The data that Sidewalk could collect in Toronto would be used by Google in its commercial projects. Indeed, they’ve already done so in New York’s LinkNYC and London’s LinkUK. Kiosks installed around the cities provide the public with wifi and charging points, whilst monitoring traffic and pedestrians and generating data to feed into Google Maps.

The subway station at Hudson Yards, New York City. Image: Getty.

This is all pretty anodyne stuff. Data on how we move around public spaces is probably a small price to pay for more efficient transport information, and of course Sidewalk don’t own the areas around their Link Kiosks. But elsewhere companies’ plans to collect data in their POPS have sparked controversy. In New York’s Hudson Yards development – which Sidewalk also has a stake in – ambiguity over how visitors and residents can opt out of sharing their data when in its public square, have raised concerns over privacy.

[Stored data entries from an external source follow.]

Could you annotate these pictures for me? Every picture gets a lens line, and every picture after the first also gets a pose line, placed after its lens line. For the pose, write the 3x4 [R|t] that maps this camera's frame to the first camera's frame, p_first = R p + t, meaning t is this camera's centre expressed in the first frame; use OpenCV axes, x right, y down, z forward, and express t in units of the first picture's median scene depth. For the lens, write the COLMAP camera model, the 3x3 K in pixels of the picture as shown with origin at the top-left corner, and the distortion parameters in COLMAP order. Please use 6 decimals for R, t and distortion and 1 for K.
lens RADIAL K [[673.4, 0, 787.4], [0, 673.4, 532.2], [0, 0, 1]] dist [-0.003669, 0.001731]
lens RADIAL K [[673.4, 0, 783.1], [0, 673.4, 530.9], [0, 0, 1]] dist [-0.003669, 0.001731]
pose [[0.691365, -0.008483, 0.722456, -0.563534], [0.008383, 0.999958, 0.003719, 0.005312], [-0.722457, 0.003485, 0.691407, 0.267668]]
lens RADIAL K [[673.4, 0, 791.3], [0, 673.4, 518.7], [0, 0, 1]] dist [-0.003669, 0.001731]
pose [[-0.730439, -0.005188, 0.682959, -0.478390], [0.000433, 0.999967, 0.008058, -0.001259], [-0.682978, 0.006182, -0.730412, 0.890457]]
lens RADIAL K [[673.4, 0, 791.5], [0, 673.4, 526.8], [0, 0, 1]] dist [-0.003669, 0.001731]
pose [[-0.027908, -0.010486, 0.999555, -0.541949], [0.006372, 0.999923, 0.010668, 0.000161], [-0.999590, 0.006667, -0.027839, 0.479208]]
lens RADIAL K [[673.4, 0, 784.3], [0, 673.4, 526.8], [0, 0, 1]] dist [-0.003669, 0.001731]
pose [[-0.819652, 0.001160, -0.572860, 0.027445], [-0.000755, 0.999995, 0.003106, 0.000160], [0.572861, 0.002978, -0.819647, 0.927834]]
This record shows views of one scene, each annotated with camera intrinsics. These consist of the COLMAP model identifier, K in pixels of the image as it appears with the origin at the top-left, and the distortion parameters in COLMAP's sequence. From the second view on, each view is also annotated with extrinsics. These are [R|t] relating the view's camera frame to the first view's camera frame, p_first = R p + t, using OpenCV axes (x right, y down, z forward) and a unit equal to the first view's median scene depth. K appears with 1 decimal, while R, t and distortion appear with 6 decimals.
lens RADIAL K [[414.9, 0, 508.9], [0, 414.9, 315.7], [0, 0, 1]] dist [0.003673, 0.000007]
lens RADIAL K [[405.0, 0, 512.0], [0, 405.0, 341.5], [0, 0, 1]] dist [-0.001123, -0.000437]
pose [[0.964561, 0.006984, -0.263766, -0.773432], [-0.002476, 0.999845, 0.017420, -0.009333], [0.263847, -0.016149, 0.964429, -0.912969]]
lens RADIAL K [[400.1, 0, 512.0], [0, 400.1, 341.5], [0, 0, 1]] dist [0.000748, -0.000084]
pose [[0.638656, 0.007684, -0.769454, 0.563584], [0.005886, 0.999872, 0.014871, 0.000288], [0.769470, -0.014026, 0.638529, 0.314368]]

In Toronto, Sidewalk have already offered to share their data with the city. However, Martin Kenney, researcher at the University of California at Davis and co-author of 2016’s ‘The Rise of the Platform Economy’, has warned that the potential value of a tech company collecting a community’s data should not be underestimated. “What’s really important is the deals Toronto cuts with Sidewalk may set terms and conditions for the rest of the world," he said after the announcement in October.

The project could crystallise all three motives behind the ownership of POPS. Alongside data collection, Sidewalk will likely have some leeway over planning regulations and will certainly tailor its public spaces to its ideal workers and consumers – Google have already announced that it would move its Canadian headquarters, from their current location in Downton Toronto, into the first pilot phase of the development.

Even if the Sidewalks Lab project never happens, the motives behind companies’ ownership of POPS tell us that cities’ public realms are of increasing interest to private hands.